Cristina Lafont: Deliberative democracy: religion in the public sphere. Deliberative obligations of the democratic citizenry

Notes from the research seminar Deliberative democracy: religion in the public sphere. Deliberative obligations of the democratic citizenry, by Cristina Lafont held at the Open University of Catalonia, Barcelona, Spain, on December 17th, 2009.

Deliberative democracy: religion in the public sphere. Deliberative obligations of the democratic citizenry
Cristina Lafont

Which has to be the role of Religion in the public sphere? Which one actually is? Which should it be?

Specially in a deliberative democracy, the fact that people have religious believes makes even more important exactly knowing what are the challenges for democracy of this issue.

The deliberative democracy is a fragile balance between the right to debate whatever subject under some few but strong coercive rules.

Jürgen Habermas: a process of deliberation has to be able to be justified and without coercion. Public deliberation has to include all information available; equality, symmetry and reciprocity to all contributions, independently of their source; absence of (external) coercion; communicative equality; and participants have to be sincere, critic, have no hidden goals, and be responsible for their own opinions.

But not only procedures have to be acceptable, but also the contents of the debate.

John Rawls tries to provide an answer this last question. Thus, contents have to be dealing with the public good (vs. the private). So, what happens with religion, normally out of the public sphere? According to Rawls, Religion has to be left outside, with some exceptions, e.g. values gathered in modern constitutions, basic justice, etc.

But some incompatibilities arise when some citizens might not accept coercive solutions that come from public values but not accepted in their own set of comprehensive beliefs. Indeed, the rawlsian thought could even exclude persons themselves from the public deliberation. Or ask them to forget about their beliefs when entering a deliberative process. Or give priority to public interests over personal beliefs.

Dataset entries
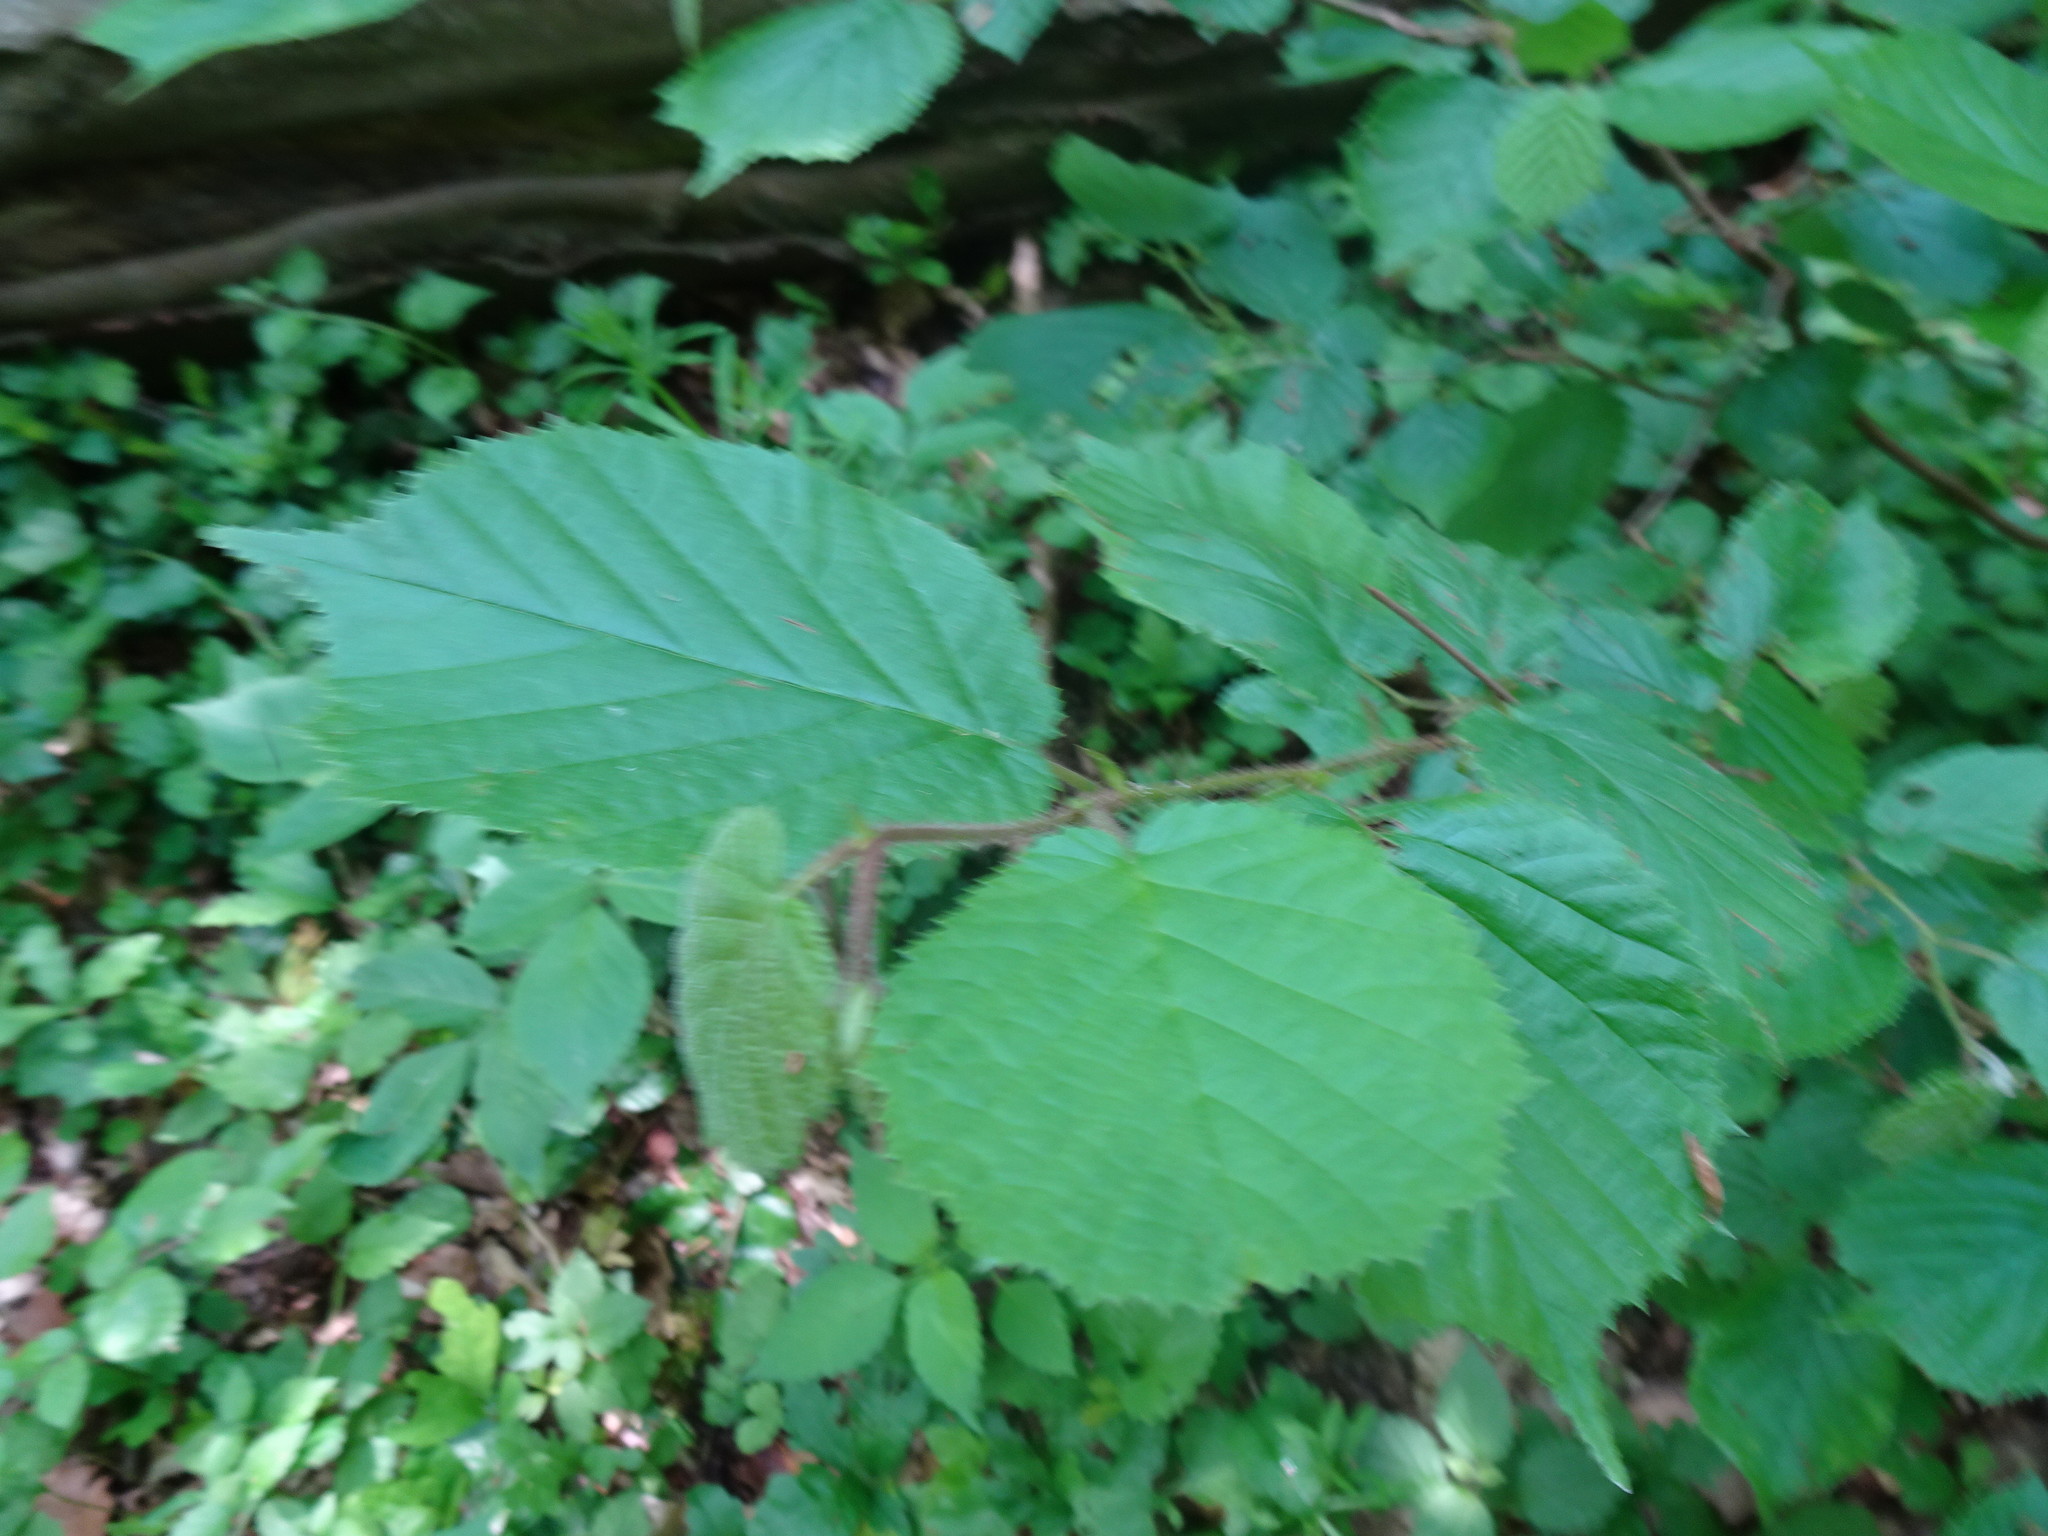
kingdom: Plantae
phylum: Tracheophyta
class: Magnoliopsida
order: Fagales
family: Betulaceae
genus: Corylus
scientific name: Corylus avellana
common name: European hazel
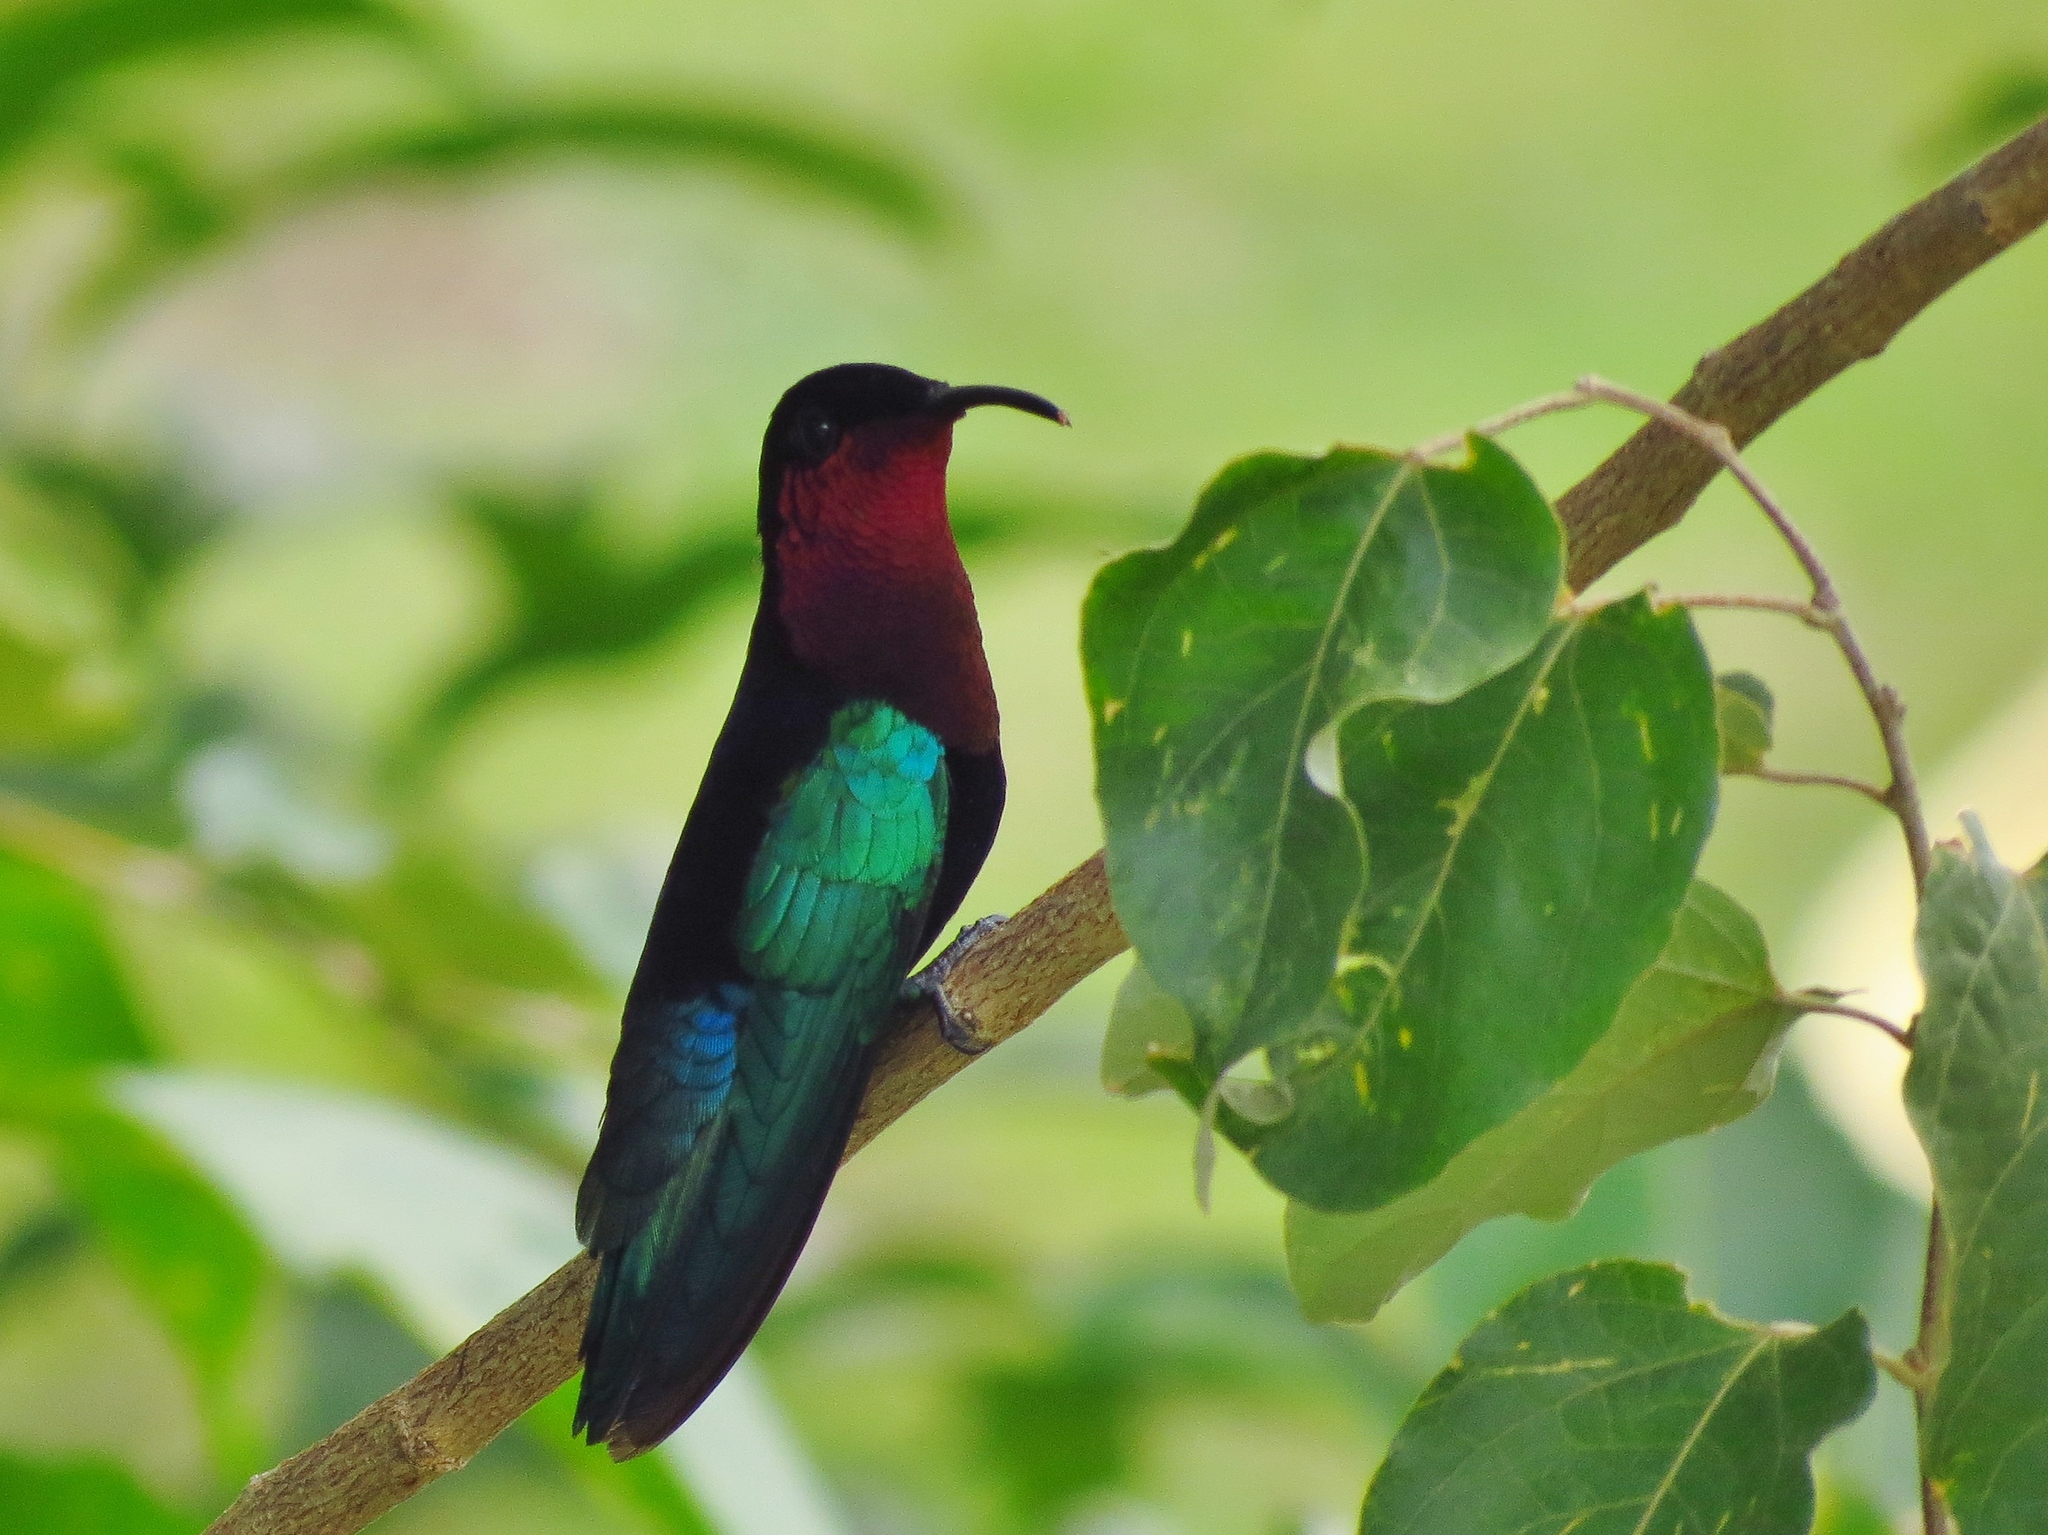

### Work instructions
1. According to the seminar notes on religion in the public sphere, why do incompatibilities arise with the Rawlsian approach to public deliberation? Answer in one to three sentences.
2. Where and on what date was the research seminar described in the seminar notes held?
3. Write a continuation of the seminar notes on religion in the public sphere, starting after their final sentence.

### Response list
1. Incompatibilities arise because some citizens might not accept coercive solutions that come from public values but are not accepted in their own set of comprehensive beliefs. As a result, Rawlsian thought could even exclude those persons from public deliberation, ask them to forget their beliefs when entering it, or give priority to public interests over their personal beliefs.

2. It was held at the Open University of Catalonia in Barcelona, Spain, on December 17th, 2009.

3.
Habermas “solves” this by dividing the agora in two: the informal deliberation, where citizens can bring in all kind of beliefs, and the institutional deliberation (parliaments, etc.) where these personal beliefs should be left aside or be translated into “secular” principles (e.g. the ones gathered in constitutions).

Habermas’s solution also has some problems, like treating secular citizens differently from religious ones, sometimes leaving them aside of this “translation” of their principles, for not being as explicit as the religious ones.

Lafont offers come comments. Instead of trying to translate them into general or public reasons, an interesting approach would be to take seriously religious proposals and assume they can be right. Thus, they should be debated as proposals of general or public reasons proposals. And hence be prepared to accept them or refute them, based on grounded arguments. The debate should, then, be more about the compatibility of specific beliefs with the common and acknowledged beliefs (again, e.g. the Constitution) and not whether these beliefs are right or wrong or better than others.